> **RECORDED INFORMATION**
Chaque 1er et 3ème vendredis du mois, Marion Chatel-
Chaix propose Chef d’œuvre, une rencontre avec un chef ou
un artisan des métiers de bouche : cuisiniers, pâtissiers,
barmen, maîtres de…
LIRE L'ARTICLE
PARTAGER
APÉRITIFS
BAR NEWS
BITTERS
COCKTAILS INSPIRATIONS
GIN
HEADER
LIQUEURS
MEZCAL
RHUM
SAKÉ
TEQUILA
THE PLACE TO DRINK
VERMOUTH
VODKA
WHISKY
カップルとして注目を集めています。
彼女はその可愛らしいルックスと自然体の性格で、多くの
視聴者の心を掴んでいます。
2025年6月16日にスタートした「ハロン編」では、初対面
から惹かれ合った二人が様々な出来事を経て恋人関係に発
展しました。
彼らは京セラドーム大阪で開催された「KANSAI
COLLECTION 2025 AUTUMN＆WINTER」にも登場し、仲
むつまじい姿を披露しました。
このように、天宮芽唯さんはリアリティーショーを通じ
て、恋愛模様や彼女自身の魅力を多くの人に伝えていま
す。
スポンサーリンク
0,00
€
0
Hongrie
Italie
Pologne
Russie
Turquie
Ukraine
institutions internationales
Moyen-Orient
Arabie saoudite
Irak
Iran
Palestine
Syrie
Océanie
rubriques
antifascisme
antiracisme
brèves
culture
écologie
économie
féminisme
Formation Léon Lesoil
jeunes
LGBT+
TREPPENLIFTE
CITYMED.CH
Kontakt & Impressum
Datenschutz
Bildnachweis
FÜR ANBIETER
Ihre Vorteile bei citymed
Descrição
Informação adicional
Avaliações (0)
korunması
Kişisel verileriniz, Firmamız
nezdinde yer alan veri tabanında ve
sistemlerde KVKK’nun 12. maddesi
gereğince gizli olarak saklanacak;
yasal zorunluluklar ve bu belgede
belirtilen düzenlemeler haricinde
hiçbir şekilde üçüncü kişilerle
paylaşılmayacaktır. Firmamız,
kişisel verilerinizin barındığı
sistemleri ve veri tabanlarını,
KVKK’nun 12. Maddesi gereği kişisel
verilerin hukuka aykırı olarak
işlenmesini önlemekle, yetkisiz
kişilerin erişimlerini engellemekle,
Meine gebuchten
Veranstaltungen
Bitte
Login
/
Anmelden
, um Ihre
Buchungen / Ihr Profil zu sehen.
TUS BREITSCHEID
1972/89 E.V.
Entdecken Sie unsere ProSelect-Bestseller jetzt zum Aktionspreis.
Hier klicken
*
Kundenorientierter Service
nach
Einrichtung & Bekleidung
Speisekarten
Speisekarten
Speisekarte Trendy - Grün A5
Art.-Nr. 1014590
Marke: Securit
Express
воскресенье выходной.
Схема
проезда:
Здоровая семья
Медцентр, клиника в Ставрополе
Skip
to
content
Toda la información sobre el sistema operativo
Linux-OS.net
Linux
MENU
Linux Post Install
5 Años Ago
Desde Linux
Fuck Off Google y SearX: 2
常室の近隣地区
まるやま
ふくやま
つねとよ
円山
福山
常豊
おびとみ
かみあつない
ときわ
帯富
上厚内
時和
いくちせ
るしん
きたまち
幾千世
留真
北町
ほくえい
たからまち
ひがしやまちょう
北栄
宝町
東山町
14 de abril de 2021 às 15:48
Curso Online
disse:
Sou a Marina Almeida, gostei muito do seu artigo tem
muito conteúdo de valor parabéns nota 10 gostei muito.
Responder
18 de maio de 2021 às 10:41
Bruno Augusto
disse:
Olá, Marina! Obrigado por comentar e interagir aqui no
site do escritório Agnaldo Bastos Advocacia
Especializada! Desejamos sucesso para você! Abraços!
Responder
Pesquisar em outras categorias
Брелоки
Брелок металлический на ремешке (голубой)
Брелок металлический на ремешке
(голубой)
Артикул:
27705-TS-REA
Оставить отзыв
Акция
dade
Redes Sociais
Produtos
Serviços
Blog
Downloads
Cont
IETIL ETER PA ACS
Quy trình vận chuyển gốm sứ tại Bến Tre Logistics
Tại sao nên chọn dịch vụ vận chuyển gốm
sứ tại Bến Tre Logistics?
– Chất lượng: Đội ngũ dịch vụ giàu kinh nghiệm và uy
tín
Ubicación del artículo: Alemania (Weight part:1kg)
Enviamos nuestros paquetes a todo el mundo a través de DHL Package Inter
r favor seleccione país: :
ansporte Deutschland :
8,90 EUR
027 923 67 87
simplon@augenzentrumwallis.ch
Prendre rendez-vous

> **WHAT TO DO**
Could you retype exactly the lines above, starting at the line that contains "antifascisme" and ending at the line that contains "Avaliações (0)", and nothing more?

> **ANSWER BOX**
antifascisme
antiracisme
brèves
culture
écologie
économie
féminisme
Formation Léon Lesoil
jeunes
LGBT+
TREPPENLIFTE
CITYMED.CH
Kontakt & Impressum
Datenschutz
Bildnachweis
FÜR ANBIETER
Ihre Vorteile bei citymed
Descrição
Informação adicional
Avaliações (0)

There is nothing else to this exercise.